Dolan is adept at depicting the suspicious gazes of those around Laurence as he enters the intersex phase; the scene in which he first appears in women’s clothing before a university class he teaches is both poignant and chilling. This is also the only part of the movie in which the political implications of such an act are explored, as Laurence loses his job and goes on to become a successful writer.

Many stunningly beautiful images punctuate the film (the recurring motif of clothes falling from the air and the scene of Laurence and his mother sheltering from a rainstorm under an umbrella are especially memorable), and Dolan continues to pay homage to other films as he did in his two previous movies. However, despite the fact that this is the first of his films in which Dolan has not appeared as an actor, it is difficult to escape the feeling that many of the highly stylized scenes are self-indulgent and could easily have been cut; much more rigorous editing was needed to shape the work. The movie veers between scenes of extreme realism and surreal vignettes populated by grotesque characters who have little relevance to the central story. As excellent as both Poupaud and Clément are, I never fully believed in their relationship, and Poupaud does not really convince as a transgendered person.

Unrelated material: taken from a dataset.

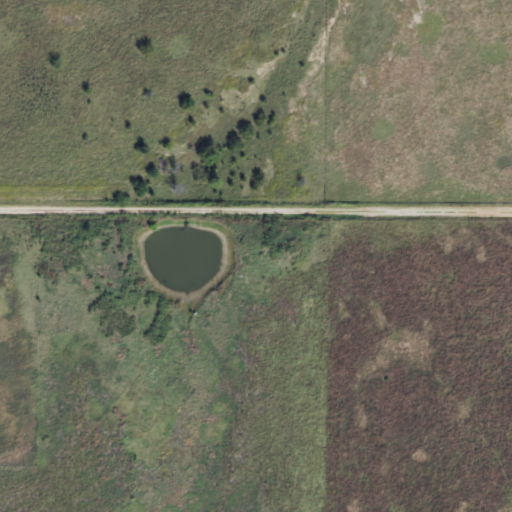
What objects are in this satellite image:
road: (255, 210)
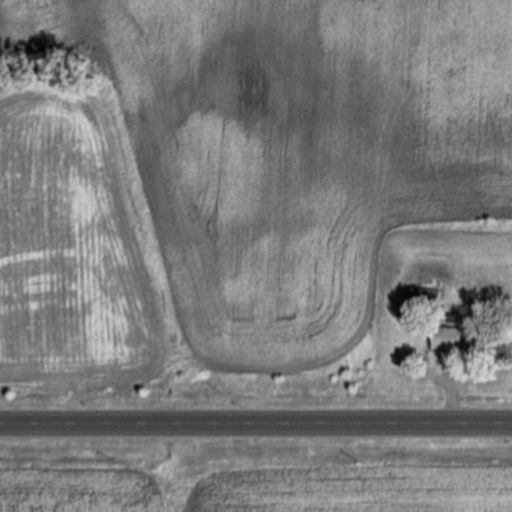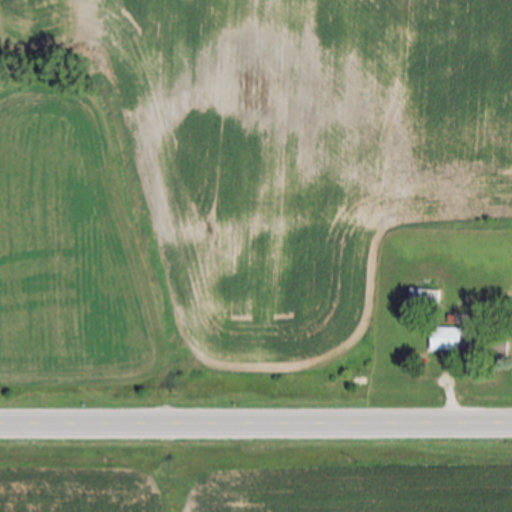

Considering the high-profile Franco-Canadian cast and the lavish funding provided by both Canadian and French sources (no expense seems to have been spared in the making of this film), Dolan is clearly hot property in the francophone movie world. It is about time he stopped displaying his precocious talent in films produced at lightning speed and knuckled down to make more carefully crafted (and shorter) work, developed over a longer period. As the French writer Blaise Pascal so perceptively wrote, “I am sorry I have had to write you such a long letter, but I did not have the time to write a short one.”